Among the automata not on display was a Chinese Mandarin, who, as Ryder described it, has a reversible bellows hidden in his chest. If one were to put a lit cigarette into the thing’s pipe, it would actually smoke it, inhaling and exhaling in the usual way. A couple of the other automata can “breathe,” though according to Ryder this was relatively rare; upstairs in the gallery, a mirrored vitrine depicting Cleopatra’s suicide would, if switched on, enliven the dying queen’s bosoms as the asps on her arms slithered and struck. “Breathing” underlines the peculiar l’art pour l’art absurdity that automata evoke. They don’t need to breathe and they do, or rather they don’t, but may as well—it’s poetic, and also silly.

The famous Digesting Duck of Jacques de Vaucanson, an automaton with flexible rubber intestines that allowed it, among other things, to seemingly eat and defecate, no longer exists except in one tantalizing photograph and the pages of quite a few books. In Thomas Pynchon’s rendition, it’s a homicidal thing in pursuit of the chef that’s turned its fellows into Canard au pamplemousse flambé. The chef, Armand Allègre, explains: “ ‘Twas this very Attention to Detail, whose Fineness, passing some Critikal Value, enabl’d in the Duck that strange Metamorphosis, which has sent it out the Gates of the Inanimate, and off upon its present Journey into the Given World.”

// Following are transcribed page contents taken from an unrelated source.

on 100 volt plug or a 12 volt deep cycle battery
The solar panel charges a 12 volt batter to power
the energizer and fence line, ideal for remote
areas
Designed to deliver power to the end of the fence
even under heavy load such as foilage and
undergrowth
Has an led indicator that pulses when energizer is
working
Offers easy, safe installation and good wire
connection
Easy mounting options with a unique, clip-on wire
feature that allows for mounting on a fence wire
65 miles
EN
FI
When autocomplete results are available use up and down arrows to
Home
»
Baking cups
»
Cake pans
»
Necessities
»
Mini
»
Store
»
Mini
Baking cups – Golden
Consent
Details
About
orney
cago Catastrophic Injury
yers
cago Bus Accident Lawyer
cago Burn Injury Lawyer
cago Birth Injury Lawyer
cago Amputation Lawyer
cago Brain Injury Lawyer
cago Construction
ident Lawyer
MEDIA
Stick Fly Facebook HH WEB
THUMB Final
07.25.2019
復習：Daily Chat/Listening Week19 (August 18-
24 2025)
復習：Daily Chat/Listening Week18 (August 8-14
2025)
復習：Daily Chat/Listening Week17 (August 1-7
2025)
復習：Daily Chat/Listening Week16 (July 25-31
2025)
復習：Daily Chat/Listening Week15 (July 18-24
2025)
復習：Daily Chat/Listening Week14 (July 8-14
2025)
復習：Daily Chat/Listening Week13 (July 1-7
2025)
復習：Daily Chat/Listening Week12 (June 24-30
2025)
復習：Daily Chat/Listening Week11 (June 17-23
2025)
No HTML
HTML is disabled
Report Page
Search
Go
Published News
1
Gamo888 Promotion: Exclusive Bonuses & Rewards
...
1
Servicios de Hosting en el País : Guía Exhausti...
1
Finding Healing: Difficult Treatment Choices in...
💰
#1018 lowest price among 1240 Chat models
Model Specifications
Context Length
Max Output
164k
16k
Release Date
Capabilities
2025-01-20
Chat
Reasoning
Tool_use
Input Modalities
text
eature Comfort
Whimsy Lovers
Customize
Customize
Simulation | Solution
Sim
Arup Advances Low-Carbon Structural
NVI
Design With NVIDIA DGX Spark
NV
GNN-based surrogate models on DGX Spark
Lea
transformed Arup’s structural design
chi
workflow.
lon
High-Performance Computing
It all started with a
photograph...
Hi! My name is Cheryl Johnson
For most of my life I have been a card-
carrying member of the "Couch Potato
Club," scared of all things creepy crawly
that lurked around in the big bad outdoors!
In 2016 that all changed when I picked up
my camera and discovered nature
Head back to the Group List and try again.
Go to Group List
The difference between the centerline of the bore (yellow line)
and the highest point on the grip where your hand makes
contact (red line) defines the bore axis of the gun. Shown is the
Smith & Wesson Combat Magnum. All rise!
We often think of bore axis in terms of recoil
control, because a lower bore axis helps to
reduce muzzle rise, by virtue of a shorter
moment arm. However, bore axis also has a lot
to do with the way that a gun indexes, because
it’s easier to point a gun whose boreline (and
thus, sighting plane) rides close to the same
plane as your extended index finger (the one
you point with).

It was probably Descartes, writing that an organism is nothing but an especially complex machine, who served as the basis for this kind of thinking: if we are nothing but an assemblage of pumps and motors, life could theoretically be replicated by pistons, linkages, and cams. The dividing line between man and machine, in that case, was just a question of detail, as Vaucanson’s false droppings seemed to show.

By comparison, most of our miracles are subtler or, like the microchip, invisible to the eye: iPods, unlike musical rings and nécessaires, won’t open to show us their pretty cogs. Opening a compartment on top of the Phonoliszt-Violina, a kind of trumped-up player piano, Ryder showed me where a circular horsehair bow spun around the three violins inside. Even the contraptions that weren’t remotely human seemed to do what we do, to imitate our pleasures and fears and reproduce them for us in turn. The player piano, on its face a useless thing, is noteworthy for its frivolous need to reproduce frivolity: like the museum’s Popper’s Rex Orchestrion, a Victorian jukebox with a small orchestra stuffed inside, these are machines built to do something for us that we’d do for fun anyhow. How easy, from there, to imagine that the piano enjoyed itself, too.

 

 

Jenny Hendrix is a freelance writer living in Brooklyn.